Los caracoles de marzo no son españoles. Se traen de Marruecos por ser más tempranos, y en Córdoba llegamos a comer mas de 2.000 kilos diarios. Hace unos años, con la cosa de la gripe aviar, no se permitía exportar bicho ninguno desde Marruecos, pero un conocido mío se las ingenió para hacer fortuna y los enviaba por avión a Portugal y de allí a los cocederos cordobeses. Me contó que ganaba limpios 3.000 euros por viaje y fletaba tres viajes por día... y es que el caracol no puede faltar en las calles de la ciudad a partir del uno de marzo.
A mediados de abril llegan los nacionales y el personal se regodea chupeteando y lanzando las conchas a la palangana de plástico que la familia de cada puesto pone en las mesas.
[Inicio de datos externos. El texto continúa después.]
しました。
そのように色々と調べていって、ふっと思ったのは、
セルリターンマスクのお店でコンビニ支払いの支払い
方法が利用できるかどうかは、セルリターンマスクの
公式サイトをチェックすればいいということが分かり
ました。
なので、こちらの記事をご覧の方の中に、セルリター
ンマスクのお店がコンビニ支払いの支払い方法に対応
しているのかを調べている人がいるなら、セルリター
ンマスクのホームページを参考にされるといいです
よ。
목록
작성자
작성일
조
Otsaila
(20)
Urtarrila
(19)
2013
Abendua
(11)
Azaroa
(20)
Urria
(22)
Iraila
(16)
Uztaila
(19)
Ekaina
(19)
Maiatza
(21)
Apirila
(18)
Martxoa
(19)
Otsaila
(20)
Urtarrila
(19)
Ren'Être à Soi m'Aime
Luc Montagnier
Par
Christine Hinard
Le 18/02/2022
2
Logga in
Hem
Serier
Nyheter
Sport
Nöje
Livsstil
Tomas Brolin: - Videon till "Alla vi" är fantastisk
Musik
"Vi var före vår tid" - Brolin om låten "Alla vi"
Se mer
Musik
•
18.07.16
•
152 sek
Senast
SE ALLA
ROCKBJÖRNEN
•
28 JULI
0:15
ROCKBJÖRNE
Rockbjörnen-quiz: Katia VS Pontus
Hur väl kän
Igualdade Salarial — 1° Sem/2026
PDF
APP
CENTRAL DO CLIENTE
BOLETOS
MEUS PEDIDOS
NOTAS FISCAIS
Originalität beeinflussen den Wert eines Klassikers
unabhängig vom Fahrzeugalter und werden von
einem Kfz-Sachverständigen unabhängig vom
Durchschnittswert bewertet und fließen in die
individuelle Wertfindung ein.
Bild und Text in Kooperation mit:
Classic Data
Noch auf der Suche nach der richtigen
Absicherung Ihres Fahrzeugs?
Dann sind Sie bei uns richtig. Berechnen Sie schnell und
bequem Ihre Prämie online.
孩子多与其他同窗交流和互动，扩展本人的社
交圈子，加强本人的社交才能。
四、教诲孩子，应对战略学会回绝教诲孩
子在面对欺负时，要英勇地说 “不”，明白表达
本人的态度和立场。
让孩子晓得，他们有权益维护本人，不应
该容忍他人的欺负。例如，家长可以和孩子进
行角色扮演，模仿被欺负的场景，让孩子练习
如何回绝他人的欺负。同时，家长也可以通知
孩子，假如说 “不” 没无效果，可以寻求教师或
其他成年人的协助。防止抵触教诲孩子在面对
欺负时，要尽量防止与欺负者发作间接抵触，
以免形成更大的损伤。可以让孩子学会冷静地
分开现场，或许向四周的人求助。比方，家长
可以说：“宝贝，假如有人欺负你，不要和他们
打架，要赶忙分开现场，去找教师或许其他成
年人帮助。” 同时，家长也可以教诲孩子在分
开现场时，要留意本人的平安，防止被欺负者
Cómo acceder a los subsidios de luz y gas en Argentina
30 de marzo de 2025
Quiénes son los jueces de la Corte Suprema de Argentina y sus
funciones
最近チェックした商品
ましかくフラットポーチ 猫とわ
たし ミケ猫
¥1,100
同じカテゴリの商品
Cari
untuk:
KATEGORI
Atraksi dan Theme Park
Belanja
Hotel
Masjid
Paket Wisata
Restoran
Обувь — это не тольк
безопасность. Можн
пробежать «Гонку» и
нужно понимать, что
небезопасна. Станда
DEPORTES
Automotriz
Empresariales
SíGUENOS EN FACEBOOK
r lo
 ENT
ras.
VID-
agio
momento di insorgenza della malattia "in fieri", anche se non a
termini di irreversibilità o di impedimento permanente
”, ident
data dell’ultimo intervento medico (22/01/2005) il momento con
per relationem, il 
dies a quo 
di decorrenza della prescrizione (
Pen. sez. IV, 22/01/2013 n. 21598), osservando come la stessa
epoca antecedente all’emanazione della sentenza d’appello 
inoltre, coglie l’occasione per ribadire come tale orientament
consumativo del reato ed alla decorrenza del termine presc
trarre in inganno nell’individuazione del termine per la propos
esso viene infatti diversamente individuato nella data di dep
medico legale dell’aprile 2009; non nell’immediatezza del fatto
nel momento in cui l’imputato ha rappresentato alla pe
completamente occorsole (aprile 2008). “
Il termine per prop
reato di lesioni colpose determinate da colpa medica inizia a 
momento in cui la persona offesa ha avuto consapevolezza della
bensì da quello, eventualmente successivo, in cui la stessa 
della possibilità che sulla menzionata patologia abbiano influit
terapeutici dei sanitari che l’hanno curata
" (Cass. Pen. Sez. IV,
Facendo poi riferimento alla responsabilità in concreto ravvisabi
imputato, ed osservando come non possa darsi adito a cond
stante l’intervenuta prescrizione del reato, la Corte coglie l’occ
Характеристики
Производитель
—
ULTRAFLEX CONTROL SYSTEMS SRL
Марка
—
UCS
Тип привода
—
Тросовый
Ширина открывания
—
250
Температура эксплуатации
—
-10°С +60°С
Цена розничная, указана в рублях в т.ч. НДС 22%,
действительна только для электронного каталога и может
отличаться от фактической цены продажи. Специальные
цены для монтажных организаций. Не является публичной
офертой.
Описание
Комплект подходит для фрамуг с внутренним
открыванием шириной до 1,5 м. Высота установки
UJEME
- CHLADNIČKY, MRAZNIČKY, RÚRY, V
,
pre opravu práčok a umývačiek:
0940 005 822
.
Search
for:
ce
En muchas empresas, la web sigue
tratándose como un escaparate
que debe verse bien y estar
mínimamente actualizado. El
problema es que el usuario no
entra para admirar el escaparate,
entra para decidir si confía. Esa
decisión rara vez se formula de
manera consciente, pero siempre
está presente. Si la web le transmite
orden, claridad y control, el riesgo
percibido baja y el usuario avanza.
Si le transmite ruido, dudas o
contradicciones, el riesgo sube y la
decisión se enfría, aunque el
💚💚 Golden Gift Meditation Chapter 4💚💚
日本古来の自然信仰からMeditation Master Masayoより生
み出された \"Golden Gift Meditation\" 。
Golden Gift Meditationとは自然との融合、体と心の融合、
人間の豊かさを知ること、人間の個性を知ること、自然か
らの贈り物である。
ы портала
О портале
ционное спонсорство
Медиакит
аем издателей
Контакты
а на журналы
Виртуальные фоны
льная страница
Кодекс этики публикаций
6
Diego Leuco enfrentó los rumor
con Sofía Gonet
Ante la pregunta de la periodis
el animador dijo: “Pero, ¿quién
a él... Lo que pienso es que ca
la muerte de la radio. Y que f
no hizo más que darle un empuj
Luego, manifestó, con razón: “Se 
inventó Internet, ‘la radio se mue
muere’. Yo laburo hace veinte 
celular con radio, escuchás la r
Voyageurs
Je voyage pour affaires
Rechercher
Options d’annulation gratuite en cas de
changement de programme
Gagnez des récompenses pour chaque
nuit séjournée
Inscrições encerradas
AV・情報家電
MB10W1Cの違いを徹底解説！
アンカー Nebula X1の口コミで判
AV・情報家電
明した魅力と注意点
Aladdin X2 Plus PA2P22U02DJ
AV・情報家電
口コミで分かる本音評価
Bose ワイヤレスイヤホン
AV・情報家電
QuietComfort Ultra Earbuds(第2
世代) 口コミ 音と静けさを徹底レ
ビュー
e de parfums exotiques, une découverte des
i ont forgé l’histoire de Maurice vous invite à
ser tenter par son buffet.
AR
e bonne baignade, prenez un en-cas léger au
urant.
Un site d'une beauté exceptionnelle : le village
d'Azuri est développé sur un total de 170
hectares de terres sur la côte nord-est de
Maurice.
La industria chiringuitera dura hasta mediados de junio y cada puesto se esmera en alcanzar reconocimiento entre la clientela por ser ésta muy cotilla: “...este año están ricos los de la Fuensanta, pero a los de Chinales no hay quien les eche la pata.”
Cuando hace más de veinticinco años llegué a Córdoba era de obligado cumplimiento rendir visita al puesto de la Magdalena. En aquel tiempo eran los más celebrados, pero yo no cogía el gusto ni veía misterio en el vasito con caldo de los chicos. Poco a poco me fui aficionando y hasta me atreví con los gordos, a los que notaba escasos de pique y un tanto sosotes, tan distintos de los que guisaba mi hermano Carlos con una salsa de chorizo poderosa. Mi hermano, Agustín y el Mico salían de noche hasta el Ubierna, el río de los molinos del padre del Cid, y traían sacos de un caracol fino que a mó me parecía exquisito.
El puesto de la Magdalena ya no es el que era y en estos últimos años el campeón caracolero lo tengo a cien metros de casa. De aquí a un mes me sentaré algún mediodía -a las nueve de la noche suelen agotar existencias- a hartarme con raciones de varios sabores, pues los guisan de siete u ocho maneras. Recordaré mis caracoladas burgalesas y brindaremos por Carlos. ¡Salud, hermano!